Josephine pflanzt sich auf ihren Stuhl und ergreift eines ihrer Bücher. Sogleich übergibt sie ihren Körper dem Prozess des Lernens, so wie immer.

Zumindest anfangs. Nach einer Weile öffnet sie heimlich ihr Fenster und überprüfte noch einmal, ob niemand sie doch erwischen würde. Rechts... nichts. Links... nichts. Nun wagt sie es, sich am Fensterrahmen festzuhalten und sich fallen zu lassen. Dies ist nichts Neues für Josy, weshalb sie den Fall mühelos abrollt. Nach Josys Rolle folgte ein kurzer Sprint in den nahegelegenen Wald, wobei sie darauf achtet, ihre Kleidung nicht zu beschädigen oder zu beschmutzen, damit ihr Vater nichts bemerkt.

Die Route, an welcher sie gerade entlangläuft, ist ebenfalls für sie bereits eine Routine geworden.

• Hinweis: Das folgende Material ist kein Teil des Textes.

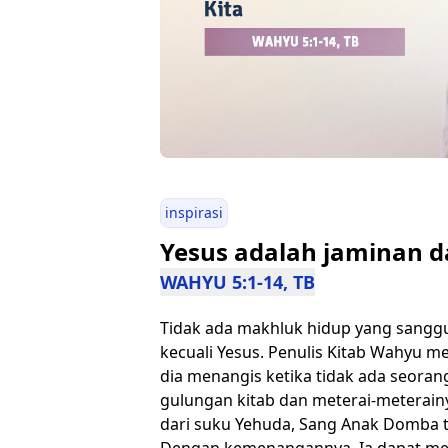
inspirasi
Yesus adalah jaminan d
WAHYU 5:1-14, TB
Tidak ada makhluk hidup yang sangg
kecuali Yesus. Penulis Kitab Wahyu 
dia menangis ketika tidak ada seora
gulungan kitab dan meterai-meterain
dari suku Yehuda, Sang Anak Domba 
Dengan kemenangannya, Ia dapat me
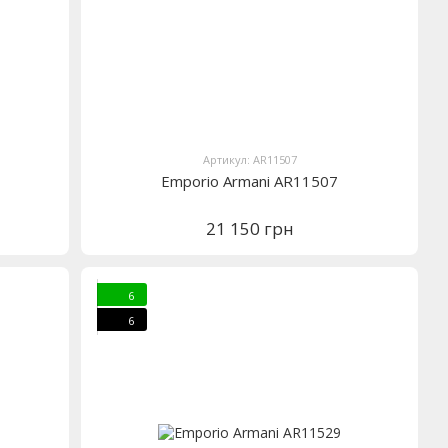
Артикул: AR11507
Emporio Armani AR11507
21 150 грн
6
6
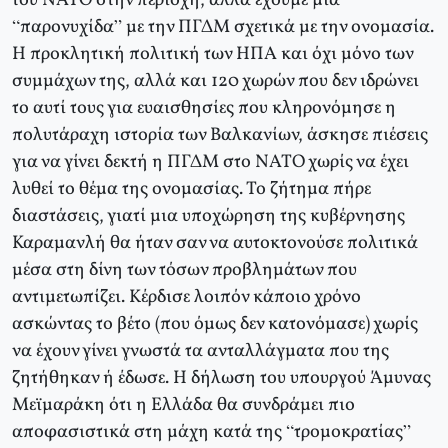
του ΝΑΤΟ στην περιοχή, αλλά έχουμε μια
“παρονυχίδα” με την ΠΓΔΜ σχετικά με την ονομασία.
Η προκλητική πολιτική των ΗΠΑ και όχι μόνο των
συμμάχων της, αλλά και 120 χωρών που δεν ιδρώνει
το αυτί τους για ευαισθησίες που κληρονόμησε η
πολυτάραχη ιστορία των Βαλκανίων, άσκησε πιέσεις
για να γίνει δεκτή η ΠΓΔΜ στο ΝΑΤΟ χωρίς να έχει
λυθεί το θέμα της ονομασίας. Το ζήτημα πήρε
διαστάσεις, γιατί μια υποχώρηση της κυβέρνησης
Καραμανλή θα ήταν σαν να αυτοκτονούσε πολιτικά
μέσα στη δίνη των τόσων προβλημάτων που
αντιμετωπίζει. Κέρδισε λοιπόν κάποιο χρόνο
ασκώντας το βέτο (που όμως δεν κατονόμασε) χωρίς
να έχουν γίνει γνωστά τα ανταλλάγματα που της
ζητήθηκαν ή έδωσε. Η δήλωση του υπουργού Άμυνας
Μεϊμαράκη ότι η Ελλάδα θα συνδράμει πιο
αποφασιστικά στη μάχη κατά της “τρομοκρατίας”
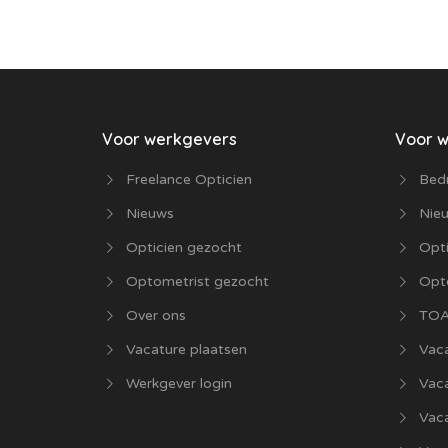
Voor werkgevers
Voor 
Freelance Opticien
Bedr
Nieuws
Nie
Opticien gezocht
Opti
Optometrist gezocht
Opt
Over ons
TOA
Vacature plaatsen
Vaca
Werkgever login
Vac
Vac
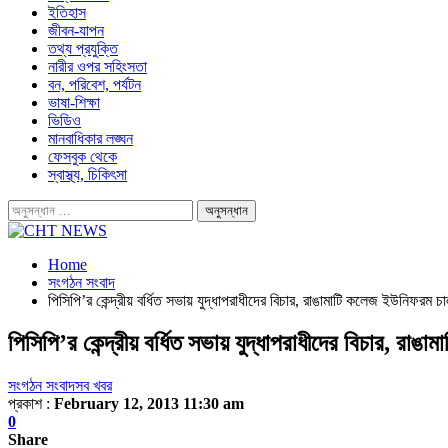
ইতিহাস
জীবন-যাপন
তথ্য প্রযুক্তি
নারীর ওপর সহিংসতা
বন, পরিবেশ, পর্যটন
ভাষা-শিক্ষা
ভিডিও
মানবাধিকার লঙ্ঘন
ফেসবুক থেকে
স্বাস্থ্য, চিকিৎসা
Home
সংগঠন সংবাদ
পিসিপি’র কেন্দ্রীয় বর্ধিত সভায় যুদ্ধাপরাধীদের বিচার, রাঙামাটি কলেজ ইউনিফরম 
পিসিপি’র কেন্দ্রীয় বর্ধিত সভায় যুদ্ধাপরাধীদের বিচার, র
সংগঠন সংবাদ
সব খবর
প্রকাশ :
February 12, 2013 11:30 am
0
Share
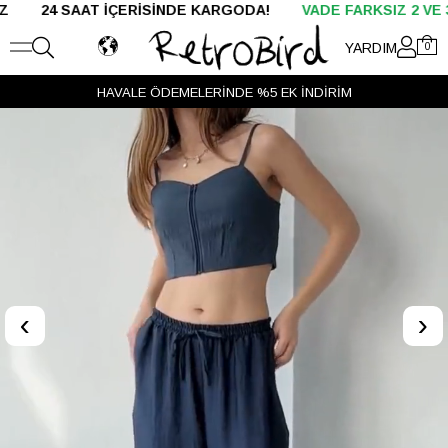
SAAT İÇERİSİNDE KARGODA!
VADE FARKSIZ 2 VE 3 TAKSİT
YARDIM
0
HAVALE ÖDEMELERİNDE %5 EK İNDİRİM
VADE FARKSIZ 2 VE 3 TAKSİT
‹
›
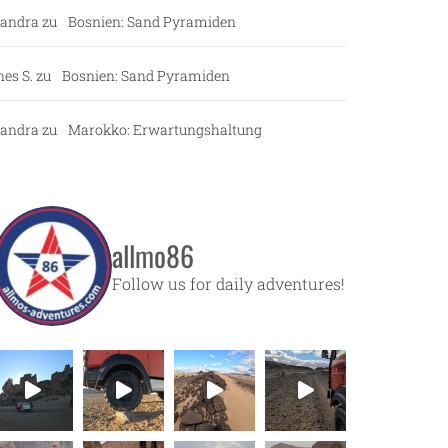
andra
zu
Bosnien: Sand Pyramiden
nes S.
zu
Bosnien: Sand Pyramiden
andra
zu
Marokko: Erwartungshaltung
allmo86
Follow us for daily adventures!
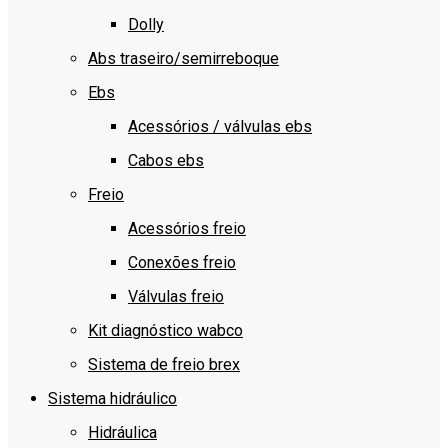
Dolly
Abs traseiro/semirreboque
Ebs
Acessórios / válvulas ebs
Cabos ebs
Freio
Acessórios freio
Conexões freio
Válvulas freio
Kit diagnóstico wabco
Sistema de freio brex
Sistema hidráulico
Hidráulica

Doch im Gegensatz zu so gut wie jedem anderen Ablauf in ihrem monotonen Leben ist dies einer, den sie mit Freude verbinden kann. Den Grund für diese so seltene Emotion in ihrem Leben, würde sie schon bald auf einer zuvor bestimmten Lichtung im Wald begegnen.

"Komm schon, kannst du dich nicht ein bisschen beeilen? Es ist schlimm wie lange du brauchst!", Ruft ihr ein Junge zu, welcher bereits auf sie gewartet hat und sobald er Josy sieht,  geschwind Kurs auf sie nimmt. "Mein lieber Marek, wäre es dir denn so viel lieber, wenn man mich erwischen würde, während ich mich mit dir treffe und Reeu dann eine Horde an Butlern auf dich hetzt?", Äfft Josy ihren Butler ironisch nach. Mareks langen, goldorangenen, geschichteten Haare fliegen mit derselben Leichtigkeit durch den Wind, mit der er seinen schon immer muskulösen Körper durch die Gegend schwingt. Er bleibt nur wenige Zentimeter weit von Josy entfernt, bei denen sie mithelfen muss, indem sie sich zurücklehnt. Auf diese Distanz hat Josy keine andere Wahl als Mareks ungewöhnlich große Augen und Augenbrauen, welche sie an eine Eule erinnern, zu mustern. Dabei ist er so nah an ihr dran, dass Josy ihre Reflexion in seinen nur so vor Energie strahlenden schwarzen Augen wieder erkennen kann.

Geschlagen blickt Marek zur Seite und antwortet anfangs leise und dann wieder mit voller Energie: "Nein... aber hey, ich habe heute etwas Interessantes in unserer Wäsche zu Hause gefunden, und ich würde es dir gerne schenken."

"Wirklich? Zeig mal her!", sagt Josy aufgeregt. Dann zieht Marek ein altes T-Shirt und eine zerfetzte braune Hose aus seinem Rucksack. Er grinst sie an und fängt dann wieder an zu reden. "Es ist vielleicht nichts Besonderes für dich, aber ich glaube, dass es nützlich sein kann."

Sie schaut ihn fragend an. "Okay? Ich schätze die Geste wert, aber was genau soll ich jetzt damit anfangen? Du weißt ganz genau wie mein Vater reagiert, sobald mich einer der Butler in so einer Kleidung sehen würde."